I have been running the rom in the last two varieties over the last couple of days and it is my daily driver now. Be sure to read the op before diving in.


----------



## bhp117 (Jan 14, 2012)

Just flashed this today and love it
I dont mind the camera since i dont use it but i notice the touch feel much more percise and responsive
Too bad no flash otherwise it's near perfect for me


----------



## JASKRU (Jun 8, 2011)

bhp117 said:


> Just flashed this today and love it
> I dont mind the camera since i dont use it but i notice the touch feel much more percise and responsive
> Too bad no flash otherwise it's near perfect for me


try this
com.adobe.flashplayer-2.apk https://docs.google.com/open?id=0B8QCzHuM8MtucVlVZDNVaGxKMEE


----------



## bhp117 (Jan 14, 2012)

JASKRU said:


> try this
> com.adobe.flashplayer-2.apk https://docs.google....cVlVZDNVaGxKMEE


Thanx
Funny thing that just works for stock browser 
I tried it for dolphing hd and chrome , it did'nt work


----------



## JASKRU (Jun 8, 2011)

For now, that is all we can get with Jelly Bean on our Tabs. I sure hope ics drops so that we can finally use our cameras again.


----------



## bhp117 (Jan 14, 2012)

Is project butter working on this build?
It feel like it to me since its much more responsive


----------



## supr2nr (Jun 12, 2011)

I'm just about sick of Samsung. I have tried I don't know how many times to get an eta for ics on our devices and they will never answer. I know they are trying to ruin it by adding touchwiz on top of it but for gods sake this is only a wifi device. It should be released fairly soon after release.

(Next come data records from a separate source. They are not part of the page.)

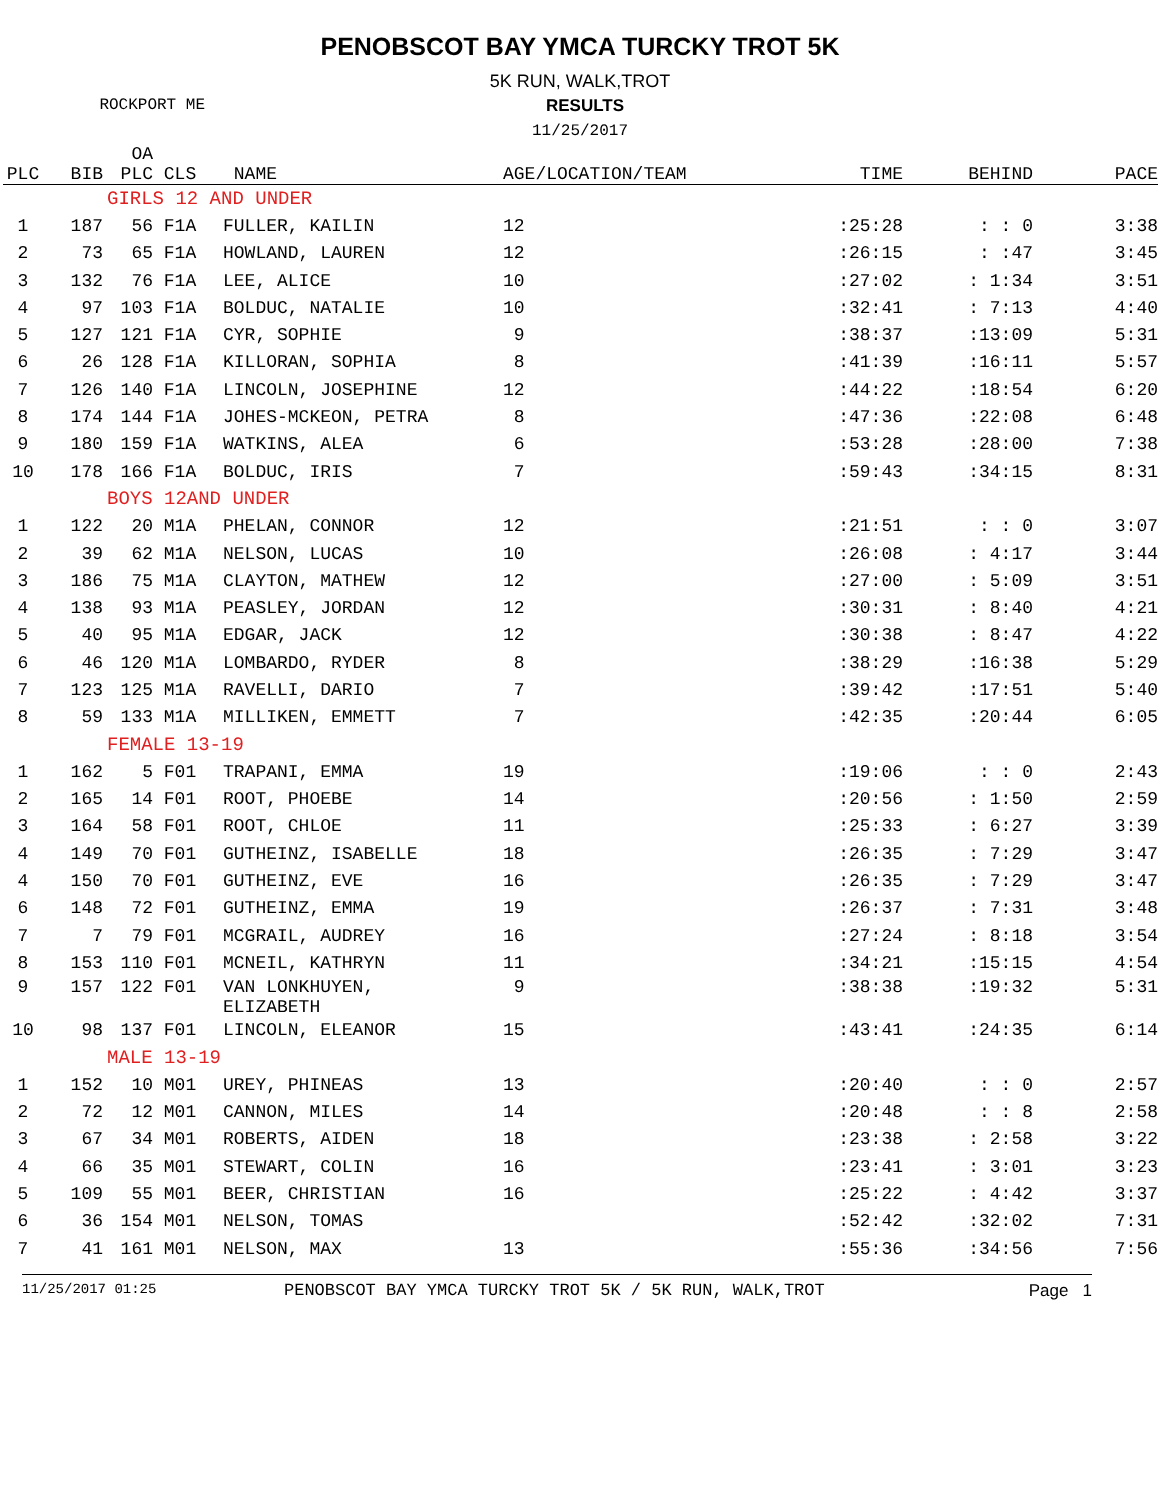PENOBSCOT BAY YMCA TURCKY TROT 5K
5K RUN, WALK,TROT
ROCKPORT ME RESULTS
11/25/2017
| PLC | BIB | OA PLC | CLS | NAME | AGE/LOCATION/TEAM | TIME | BEHIND | PACE |
| --- | --- | --- | --- | --- | --- | --- | --- | --- |
| | | GIRLS 12 AND UNDER | | | | | | |
| 1 | 187 | 56 | F1A | FULLER, KAILIN | 12 | :25:28 | : : 0 | 3:38 |
| 2 | 73 | 65 | F1A | HOWLAND, LAUREN | 12 | :26:15 | : :47 | 3:45 |
| 3 | 132 | 76 | F1A | LEE, ALICE | 10 | :27:02 | : 1:34 | 3:51 |
| 4 | 97 | 103 | F1A | BOLDUC, NATALIE | 10 | :32:41 | : 7:13 | 4:40 |
| 5 | 127 | 121 | F1A | CYR, SOPHIE | 9 | :38:37 | :13:09 | 5:31 |
| 6 | 26 | 128 | F1A | KILLORAN, SOPHIA | 8 | :41:39 | :16:11 | 5:57 |
| 7 | 126 | 140 | F1A | LINCOLN, JOSEPHINE | 12 | :44:22 | :18:54 | 6:20 |
| 8 | 174 | 144 | F1A | JOHES-MCKEON, PETRA | 8 | :47:36 | :22:08 | 6:48 |
| 9 | 180 | 159 | F1A | WATKINS, ALEA | 6 | :53:28 | :28:00 | 7:38 |
| 10 | 178 | 166 | F1A | BOLDUC, IRIS | 7 | :59:43 | :34:15 | 8:31 |
| | | BOYS 12AND UNDER | | | | | | |
| 1 | 122 | 20 | M1A | PHELAN, CONNOR | 12 | :21:51 | : : 0 | 3:07 |
| 2 | 39 | 62 | M1A | NELSON, LUCAS | 10 | :26:08 | : 4:17 | 3:44 |
| 3 | 186 | 75 | M1A | CLAYTON, MATHEW | 12 | :27:00 | : 5:09 | 3:51 |
| 4 | 138 | 93 | M1A | PEASLEY, JORDAN | 12 | :30:31 | : 8:40 | 4:21 |
| 5 | 40 | 95 | M1A | EDGAR, JACK | 12 | :30:38 | : 8:47 | 4:22 |
| 6 | 46 | 120 | M1A | LOMBARDO, RYDER | 8 | :38:29 | :16:38 | 5:29 |
| 7 | 123 | 125 | M1A | RAVELLI, DARIO | 7 | :39:42 | :17:51 | 5:40 |
| 8 | 59 | 133 | M1A | MILLIKEN, EMMETT | 7 | :42:35 | :20:44 | 6:05 |
| | | FEMALE 13-19 | | | | | | |
| 1 | 162 | 5 | F01 | TRAPANI, EMMA | 19 | :19:06 | : : 0 | 2:43 |
| 2 | 165 | 14 | F01 | ROOT, PHOEBE | 14 | :20:56 | : 1:50 | 2:59 |
| 3 | 164 | 58 | F01 | ROOT, CHLOE | 11 | :25:33 | : 6:27 | 3:39 |
| 4 | 149 | 70 | F01 | GUTHEINZ, ISABELLE | 18 | :26:35 | : 7:29 | 3:47 |
| 4 | 150 | 70 | F01 | GUTHEINZ, EVE | 16 | :26:35 | : 7:29 | 3:47 |
| 6 | 148 | 72 | F01 | GUTHEINZ, EMMA | 19 | :26:37 | : 7:31 | 3:48 |
| 7 | 7 | 79 | F01 | MCGRAIL, AUDREY | 16 | :27:24 | : 8:18 | 3:54 |
| 8 | 153 | 110 | F01 | MCNEIL, KATHRYN | 11 | :34:21 | :15:15 | 4:54 |
| 9 | 157 | 122 | F01 | VAN LONKHUYEN, ELIZABETH | 9 | :38:38 | :19:32 | 5:31 |
| 10 | 98 | 137 | F01 | LINCOLN, ELEANOR | 15 | :43:41 | :24:35 | 6:14 |
| | | MALE 13-19 | | | | | | |
| 1 | 152 | 10 | M01 | UREY, PHINEAS | 13 | :20:40 | : : 0 | 2:57 |
| 2 | 72 | 12 | M01 | CANNON, MILES | 14 | :20:48 | : : 8 | 2:58 |
| 3 | 67 | 34 | M01 | ROBERTS, AIDEN | 18 | :23:38 | : 2:58 | 3:22 |
| 4 | 66 | 35 | M01 | STEWART, COLIN | 16 | :23:41 | : 3:01 | 3:23 |
| 5 | 109 | 55 | M01 | BEER, CHRISTIAN | 16 | :25:22 | : 4:42 | 3:37 |
| 6 | 36 | 154 | M01 | NELSON, TOMAS | | :52:42 | :32:02 | 7:31 |
| 7 | 41 | 161 | M01 | NELSON, MAX | 13 | :55:36 | :34:56 | 7:56 |
11/25/2017 01:25 PENOBSCOT BAY YMCA TURCKY TROT 5K / 5K RUN, WALK,TROT Page 1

I can't wait for my N7 to come next week.

Sent from my GT-P7510 using Tapatalk 2


----------



## bhp117 (Jan 14, 2012)

CM10 

http://forum.xda-developers.com/showthread.php?t=1787399


----------



## JB2005 (Jul 7, 2011)

JASKRU said:


> Not really a big fan of linking outside of rootz but I noticed that no one has mentioned the jb rom over on xda by MapleSyrup.


I have found that owning multiple Android devices will keep you bouncing between different forums. Some have more support in different forums than others. Just say in.


----------



## jeeperak (Jul 17, 2012)

cm10 here and love it. now i need is the kernel with the script to charge via usb. anyone got a good one?


----------



## jeeperak (Jul 17, 2012)

i used the peershot kernel and its smoking quick and running better than ever


----------



## bdejong11129 (Dec 4, 2011)

I saw a pershoot kernel for cm but not for jellybean. Where did you find it?

Sent from my GT-P7510 using Tapatalk 2


----------



## jeeperak (Jul 17, 2012)

i used the ics kernel for my model i talked to a few others who said it was working very well for them on jb, id link it but im not sure if thats cool or not


----------



## gamidroid (Jul 9, 2012)

Just installed the new AOSP 4.1.1 compiled by MapleSyrup over on XDA (http://forum.xda-developers.com/showthread.php?t=1765254). Doing the initial install now, I'm pretty sure its running the pershoot kernel. Restoring apps and data right now, install went smooth, and can confirm that the camera is working. I would post in XDA, but I'm lazy and don't feel like posting 10 comments in general discussion.


----------